勝ち組と負け組を固定化しないための「再チャレンジ支援策」は、中身があまり伴っていない。雇用対策は対症療法の域を出ない。

国民がいま政治に切実に求めているのは、暮らしを安定させる確かな処方せんだ。これ以上は悪くならないという安心感である。

国民の期待にしっかり目を向けた論戦を、与野党に求める。

<民主党も試される>

外交も大事なテーマになる。安倍首相は就任してから中国、韓国を訪問、小泉政権の下で悪化した関係の改善に糸口を付けた。

しかしそれ以外の外交課題には手が付いていない。北朝鮮の核問題、拉致問題は手詰まり状態にある。対ロ外交も同様である。

小泉外交は対米協力一辺倒で、国連をはじめとする多国間協力やアジア諸国への目配りが足りなかった。外交のバランスを回復する責任を、安倍政権は負っている。

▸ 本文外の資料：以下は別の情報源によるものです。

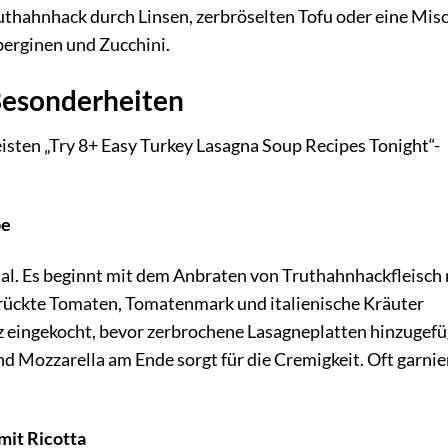
uthahnhack durch Linsen, zerbröselten Tofu oder eine Mis
erginen und Zucchini.
Besonderheiten
isten „Try 8+ Easy Turkey Lasagna Soup Recipes Tonight“-
pe
inal. Es beginnt mit dem Anbraten von Truthahnhackfleisch
ückte Tomaten, Tomatenmark und italienische Kräuter
z eingekocht, bevor zerbrochene Lasagneplatten hinzugefü
und Mozzarella am Ende sorgt für die Cremigkeit. Oft garnie
mit Ricotta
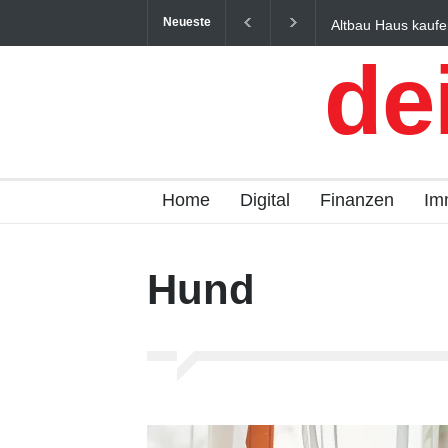
Neueste
Altbau Haus kaufe
und Österreich ein
de
Home
Digital
Finanzen
Im
Hund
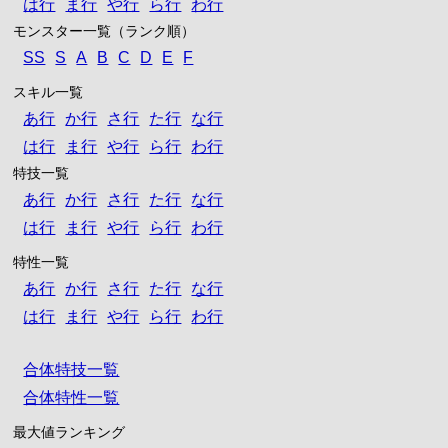
は行
ま行
や行
ら行
わ行
モンスター一覧（ランク順）
SS
S
A
B
C
D
E
F
スキル一覧
あ行
か行
さ行
た行
な行
は行
ま行
や行
ら行
わ行
特技一覧
あ行
か行
さ行
た行
な行
は行
ま行
や行
ら行
わ行
特性一覧
あ行
か行
さ行
た行
な行
は行
ま行
や行
ら行
わ行
合体特技一覧
合体特性一覧
最大値ランキング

春に予定されている訪米が重要だ。ブッシュ政権はイラク政策を転換しようとしている。よほど準備してかからないと、米国の政策を一方的に受け入れる結果になるだろう。首脳会談にどう臨むか、練り上げた論戦が欠かせない。

野党も姿勢を問われる。特に民主党だ。小沢一郎代表は「対立軸路線」を掲げるものの、これまでのところ、有権者に広く浸透するには至っていない。補選や知事選の結果もほめられたものではない。

民主党はこの国会で、格差の問題を柱に据える考えだ。政権を担い得る政党として認知されるかどうか、小沢代表にとっても正念場だ。

政治とカネの問題も見落とせない。事務所経費の不透明さが指摘されている。実態解明と国民への説明も、国会の役目の一つである。